Question

"A public bus company official claims that the mean waiting time for bus number 14 during peak hours is less than 10 minutes. Karen took bus number 14 during peak hours on 18 different occasions. Her mean waiting time was 7.3 minutes with a standard deviation of 1.5 minutes. At the 0.01 significance level, test the claim that the mean waiting time is less than 10 minutes. Use the P-value method of testing hypotheses."

Answer 1

We conclude that the mean waiting time is less than 10 minutes.

Explanation:

We are given that a public bus company official claims that the mean waiting time for bus number 14 during peak hours is less than 10 minutes.

Karen took bus number 14 during peak hours on 18 different occasions.

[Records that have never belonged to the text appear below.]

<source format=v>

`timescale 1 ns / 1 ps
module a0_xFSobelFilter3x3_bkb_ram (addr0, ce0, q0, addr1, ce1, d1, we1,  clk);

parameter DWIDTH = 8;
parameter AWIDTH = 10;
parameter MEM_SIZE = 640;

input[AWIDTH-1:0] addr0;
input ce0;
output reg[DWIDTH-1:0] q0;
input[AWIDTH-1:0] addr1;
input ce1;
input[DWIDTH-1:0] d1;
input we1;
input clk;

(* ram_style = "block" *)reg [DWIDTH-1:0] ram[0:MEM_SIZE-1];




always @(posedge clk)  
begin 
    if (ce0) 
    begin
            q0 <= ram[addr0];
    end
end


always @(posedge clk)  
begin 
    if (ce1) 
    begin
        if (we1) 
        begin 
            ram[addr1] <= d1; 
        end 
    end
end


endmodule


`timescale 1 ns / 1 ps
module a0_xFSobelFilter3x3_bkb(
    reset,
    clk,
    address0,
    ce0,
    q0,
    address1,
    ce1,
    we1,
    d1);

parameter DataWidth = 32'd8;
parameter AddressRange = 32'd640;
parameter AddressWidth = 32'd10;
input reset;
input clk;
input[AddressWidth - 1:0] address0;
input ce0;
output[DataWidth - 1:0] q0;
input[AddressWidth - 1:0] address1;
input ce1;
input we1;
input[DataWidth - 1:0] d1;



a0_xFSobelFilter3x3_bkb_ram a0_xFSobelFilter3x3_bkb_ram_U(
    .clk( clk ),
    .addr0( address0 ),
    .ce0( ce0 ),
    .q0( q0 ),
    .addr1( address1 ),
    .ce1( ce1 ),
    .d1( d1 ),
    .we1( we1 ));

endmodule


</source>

Her mean waiting time was 7.3 minutes with a standard deviation of 1.5 minutes.

Let
`\mu` = mean waiting time.

So, Null Hypothesis,
`H_0` :
`\mu`
`\geq` 10 minutes {means that the mean waiting time is more than or equal to 10 minutes}

Alternate Hypothesis,
`H_A` :
`\mu` < 10 minutes {means that the mean waiting time is less than 10 minutes}

The test statistics that would be used here One-sample t test statistics as we don't know about population standard deviation;

T.S. =
`(\bar X-\mu)/((s)/(√(n)))` ~
`t_n_-_1`

where,
`\bar X` = sample mean waiting time = 7.3 minutes

s = sample standard deviation = 1.5 minutes

n = sample of occasions = 18

So, test statistics =
`(7.3-10)/((1.5)/(√(18)))` ~
`t_1_7`

= -7.637

The value of t test statistics is -7.637.

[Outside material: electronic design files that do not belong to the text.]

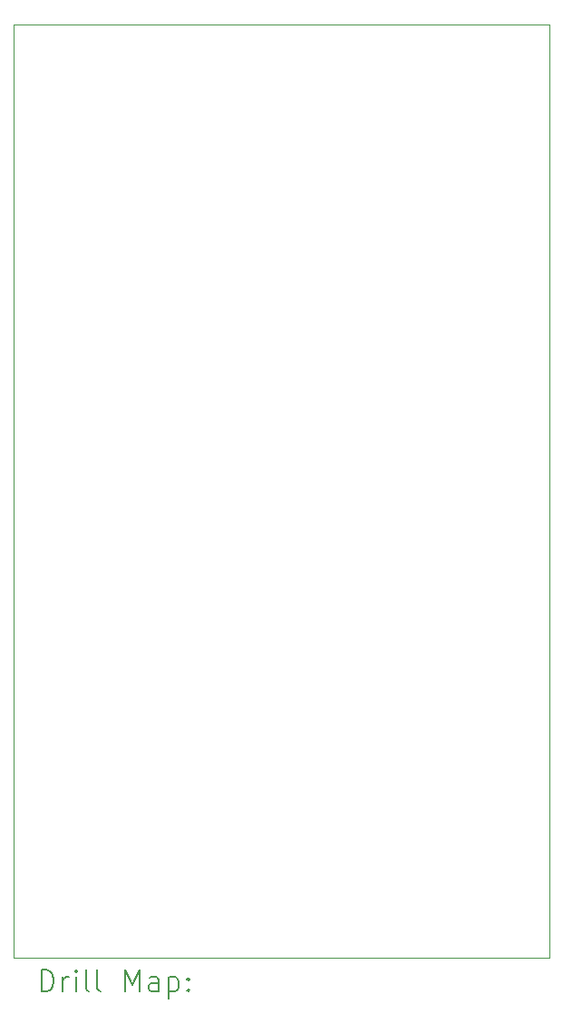
<source format=gbr>
%TF.GenerationSoftware,KiCad,Pcbnew,8.0.6*%
%TF.CreationDate,2024-12-07T23:10:10+01:00*%
%TF.ProjectId,BOOST_LT8365,424f4f53-545f-44c5-9438-3336352e6b69,rev?*%
%TF.SameCoordinates,Original*%
%TF.FileFunction,Drillmap*%
%TF.FilePolarity,Positive*%
%FSLAX45Y45*%
G04 Gerber Fmt 4.5, Leading zero omitted, Abs format (unit mm)*
G04 Created by KiCad (PCBNEW 8.0.6) date 2024-12-07 23:10:10*
%MOMM*%
%LPD*%
G01*
G04 APERTURE LIST*
%ADD10C,0.050000*%
%ADD11C,0.200000*%
G04 APERTURE END LIST*
D10*
X12500000Y-4300000D02*
X17500000Y-4300000D01*
X17500000Y-13000000D01*
X12500000Y-13000000D01*
X12500000Y-4300000D01*
D11*
X12758277Y-13313984D02*
X12758277Y-13113984D01*
X12758277Y-13113984D02*
X12805896Y-13113984D01*
X12805896Y-13113984D02*
X12834467Y-13123508D01*
X12834467Y-13123508D02*
X12853515Y-13142555D01*
X12853515Y-13142555D02*
X12863039Y-13161603D01*
X12863039Y-13161603D02*
X12872562Y-13199698D01*
X12872562Y-13199698D02*
X12872562Y-13228269D01*
X12872562Y-13228269D02*
X12863039Y-13266365D01*
X12863039Y-13266365D02*
X12853515Y-13285412D01*
X12853515Y-13285412D02*
X12834467Y-13304460D01*
X12834467Y-13304460D02*
X12805896Y-13313984D01*
X12805896Y-13313984D02*
X12758277Y-13313984D01*
X12958277Y-13313984D02*
X12958277Y-13180650D01*
X12958277Y-13218746D02*
X12967801Y-13199698D01*
X12967801Y-13199698D02*
X12977324Y-13190174D01*
X12977324Y-13190174D02*
X12996372Y-13180650D01*
X12996372Y-13180650D02*
X13015420Y-13180650D01*
X13082086Y-13313984D02*
X13082086Y-13180650D01*
X13082086Y-13113984D02*
X13072562Y-13123508D01*
X13072562Y-13123508D02*
X13082086Y-13133031D01*
X13082086Y-13133031D02*
X13091610Y-13123508D01*
X13091610Y-13123508D02*
X13082086Y-13113984D01*
X13082086Y-13113984D02*
X13082086Y-13133031D01*
X13205896Y-13313984D02*
X13186848Y-13304460D01*
X13186848Y-13304460D02*
X13177324Y-13285412D01*
X13177324Y-13285412D02*
X13177324Y-13113984D01*
X13310658Y-13313984D02*
X13291610Y-13304460D01*
X13291610Y-13304460D02*
X13282086Y-13285412D01*
X13282086Y-13285412D02*
X13282086Y-13113984D01*
X13539229Y-13313984D02*
X13539229Y-13113984D01*
X13539229Y-13113984D02*
X13605896Y-13256841D01*
X13605896Y-13256841D02*
X13672562Y-13113984D01*
X13672562Y-13113984D02*
X13672562Y-13313984D01*
X13853515Y-13313984D02*
X13853515Y-13209222D01*
X13853515Y-13209222D02*
X13843991Y-13190174D01*
X13843991Y-13190174D02*
X13824943Y-13180650D01*
X13824943Y-13180650D02*
X13786848Y-13180650D01*
X13786848Y-13180650D02*
X13767801Y-13190174D01*
X13853515Y-13304460D02*
X13834467Y-13313984D01*
X13834467Y-13313984D02*
X13786848Y-13313984D01*
X13786848Y-13313984D02*
X13767801Y-13304460D01*
X13767801Y-13304460D02*
X13758277Y-13285412D01*
X13758277Y-13285412D02*
X13758277Y-13266365D01*
X13758277Y-13266365D02*
X13767801Y-13247317D01*
X13767801Y-13247317D02*
X13786848Y-13237793D01*
X13786848Y-13237793D02*
X13834467Y-13237793D01*
X13834467Y-13237793D02*
X13853515Y-13228269D01*
X13948753Y-13180650D02*
X13948753Y-13380650D01*
X13948753Y-13190174D02*
X13967801Y-13180650D01*
X13967801Y-13180650D02*
X14005896Y-13180650D01*
X14005896Y-13180650D02*
X14024943Y-13190174D01*
X14024943Y-13190174D02*
X14034467Y-13199698D01*
X14034467Y-13199698D02*
X14043991Y-13218746D01*
X14043991Y-13218746D02*
X14043991Y-13275888D01*
X14043991Y-13275888D02*
X14034467Y-13294936D01*
X14034467Y-13294936D02*
X14024943Y-13304460D01*
X14024943Y-13304460D02*
X14005896Y-13313984D01*
X14005896Y-13313984D02*
X13967801Y-13313984D01*
X13967801Y-13313984D02*
X13948753Y-13304460D01*
X14129705Y-13294936D02*
X14139229Y-13304460D01*
X14139229Y-13304460D02*
X14129705Y-13313984D01*
X14129705Y-13313984D02*
X14120182Y-13304460D01*
X14120182Y-13304460D02*
X14129705Y-13294936D01*
X14129705Y-13294936D02*
X14129705Y-13313984D01*
X14129705Y-13190174D02*
X14139229Y-13199698D01*
X14139229Y-13199698D02*
X14129705Y-13209222D01*
X14129705Y-13209222D02*
X14120182Y-13199698D01*
X14120182Y-13199698D02*
X14129705Y-13190174D01*
X14129705Y-13190174D02*
X14129705Y-13209222D01*
M02*

</source>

Now, the P-value of the test statistics is given by the following formula;

P-value = P(
`t_1_7` < -7.637) = Less than 0.05%

Since, our P-values of test statistics is less than the level of significance as 0.05% < 1%, so we have sufficient evidence to reject our null hypothesis as it will fall in the rejection region.

Therefore, we conclude that the mean waiting time is less than 10 minutes.